== Segment start ==

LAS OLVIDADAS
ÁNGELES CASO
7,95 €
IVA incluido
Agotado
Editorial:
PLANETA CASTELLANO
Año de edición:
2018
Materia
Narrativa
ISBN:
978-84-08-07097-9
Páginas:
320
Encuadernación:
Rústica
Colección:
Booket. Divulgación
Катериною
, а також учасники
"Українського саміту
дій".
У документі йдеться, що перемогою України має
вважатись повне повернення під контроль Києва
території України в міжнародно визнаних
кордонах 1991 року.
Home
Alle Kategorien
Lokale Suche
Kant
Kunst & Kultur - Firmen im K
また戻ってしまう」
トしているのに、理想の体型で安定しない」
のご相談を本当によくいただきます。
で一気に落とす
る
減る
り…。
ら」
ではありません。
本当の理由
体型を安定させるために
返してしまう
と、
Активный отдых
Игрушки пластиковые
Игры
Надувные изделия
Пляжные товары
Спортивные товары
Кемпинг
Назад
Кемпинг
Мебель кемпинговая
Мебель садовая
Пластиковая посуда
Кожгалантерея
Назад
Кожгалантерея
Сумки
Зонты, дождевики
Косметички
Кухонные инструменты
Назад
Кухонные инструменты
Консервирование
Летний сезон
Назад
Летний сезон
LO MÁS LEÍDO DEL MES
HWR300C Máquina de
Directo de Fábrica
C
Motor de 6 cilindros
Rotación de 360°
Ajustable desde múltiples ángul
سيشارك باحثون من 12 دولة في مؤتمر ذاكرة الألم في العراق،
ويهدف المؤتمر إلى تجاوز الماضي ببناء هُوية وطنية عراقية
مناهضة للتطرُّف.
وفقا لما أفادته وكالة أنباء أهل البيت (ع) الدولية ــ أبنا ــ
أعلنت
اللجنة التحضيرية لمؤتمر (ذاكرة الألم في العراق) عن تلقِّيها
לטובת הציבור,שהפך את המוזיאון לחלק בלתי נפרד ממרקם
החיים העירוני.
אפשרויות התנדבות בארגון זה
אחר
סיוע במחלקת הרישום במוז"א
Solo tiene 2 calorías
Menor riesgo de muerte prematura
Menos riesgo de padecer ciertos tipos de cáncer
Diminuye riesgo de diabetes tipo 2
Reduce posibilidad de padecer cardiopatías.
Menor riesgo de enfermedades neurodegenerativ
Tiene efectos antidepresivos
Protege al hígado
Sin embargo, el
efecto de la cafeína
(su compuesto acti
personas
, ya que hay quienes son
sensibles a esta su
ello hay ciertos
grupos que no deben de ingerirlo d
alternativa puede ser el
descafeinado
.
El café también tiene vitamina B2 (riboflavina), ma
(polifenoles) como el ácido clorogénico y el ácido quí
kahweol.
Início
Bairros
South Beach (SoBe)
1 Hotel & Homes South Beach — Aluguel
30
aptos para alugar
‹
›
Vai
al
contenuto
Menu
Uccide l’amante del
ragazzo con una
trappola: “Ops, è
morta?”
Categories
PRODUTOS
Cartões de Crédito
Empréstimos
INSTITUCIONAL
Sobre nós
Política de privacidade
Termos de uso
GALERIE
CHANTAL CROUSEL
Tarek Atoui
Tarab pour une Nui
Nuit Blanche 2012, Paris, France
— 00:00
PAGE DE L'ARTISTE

== Segment end ==

TASK STATEMENT: Reproduce word for word the part of the entries that opens with their first line and closes with the line containing "Cartões de Crédito".

RESPONSE:
LAS OLVIDADAS
ÁNGELES CASO
7,95 €
IVA incluido
Agotado
Editorial:
PLANETA CASTELLANO
Año de edición:
2018
Materia
Narrativa
ISBN:
978-84-08-07097-9
Páginas:
320
Encuadernación:
Rústica
Colección:
Booket. Divulgación
Катериною
, а також учасники
"Українського саміту
дій".
У документі йдеться, що перемогою України має
вважатись повне повернення під контроль Києва
території України в міжнародно визнаних
кордонах 1991 року.
Home
Alle Kategorien
Lokale Suche
Kant
Kunst & Kultur - Firmen im K
また戻ってしまう」
トしているのに、理想の体型で安定しない」
のご相談を本当によくいただきます。
で一気に落とす
る
減る
り…。
ら」
ではありません。
本当の理由
体型を安定させるために
返してしまう
と、
Активный отдых
Игрушки пластиковые
Игры
Надувные изделия
Пляжные товары
Спортивные товары
Кемпинг
Назад
Кемпинг
Мебель кемпинговая
Мебель садовая
Пластиковая посуда
Кожгалантерея
Назад
Кожгалантерея
Сумки
Зонты, дождевики
Косметички
Кухонные инструменты
Назад
Кухонные инструменты
Консервирование
Летний сезон
Назад
Летний сезон
LO MÁS LEÍDO DEL MES
HWR300C Máquina de
Directo de Fábrica
C
Motor de 6 cilindros
Rotación de 360°
Ajustable desde múltiples ángul
سيشارك باحثون من 12 دولة في مؤتمر ذاكرة الألم في العراق،
ويهدف المؤتمر إلى تجاوز الماضي ببناء هُوية وطنية عراقية
مناهضة للتطرُّف.
وفقا لما أفادته وكالة أنباء أهل البيت (ع) الدولية ــ أبنا ــ
أعلنت
اللجنة التحضيرية لمؤتمر (ذاكرة الألم في العراق) عن تلقِّيها
לטובת הציבור,שהפך את המוזיאון לחלק בלתי נפרד ממרקם
החיים העירוני.
אפשרויות התנדבות בארגון זה
אחר
סיוע במחלקת הרישום במוז"א
Solo tiene 2 calorías
Menor riesgo de muerte prematura
Menos riesgo de padecer ciertos tipos de cáncer
Diminuye riesgo de diabetes tipo 2
Reduce posibilidad de padecer cardiopatías.
Menor riesgo de enfermedades neurodegenerativ
Tiene efectos antidepresivos
Protege al hígado
Sin embargo, el
efecto de la cafeína
(su compuesto acti
personas
, ya que hay quienes son
sensibles a esta su
ello hay ciertos
grupos que no deben de ingerirlo d
alternativa puede ser el
descafeinado
.
El café también tiene vitamina B2 (riboflavina), ma
(polifenoles) como el ácido clorogénico y el ácido quí
kahweol.
Início
Bairros
South Beach (SoBe)
1 Hotel & Homes South Beach — Aluguel
30
aptos para alugar
‹
›
Vai
al
contenuto
Menu
Uccide l’amante del
ragazzo con una
trappola: “Ops, è
morta?”
Categories
PRODUTOS
Cartões de Crédito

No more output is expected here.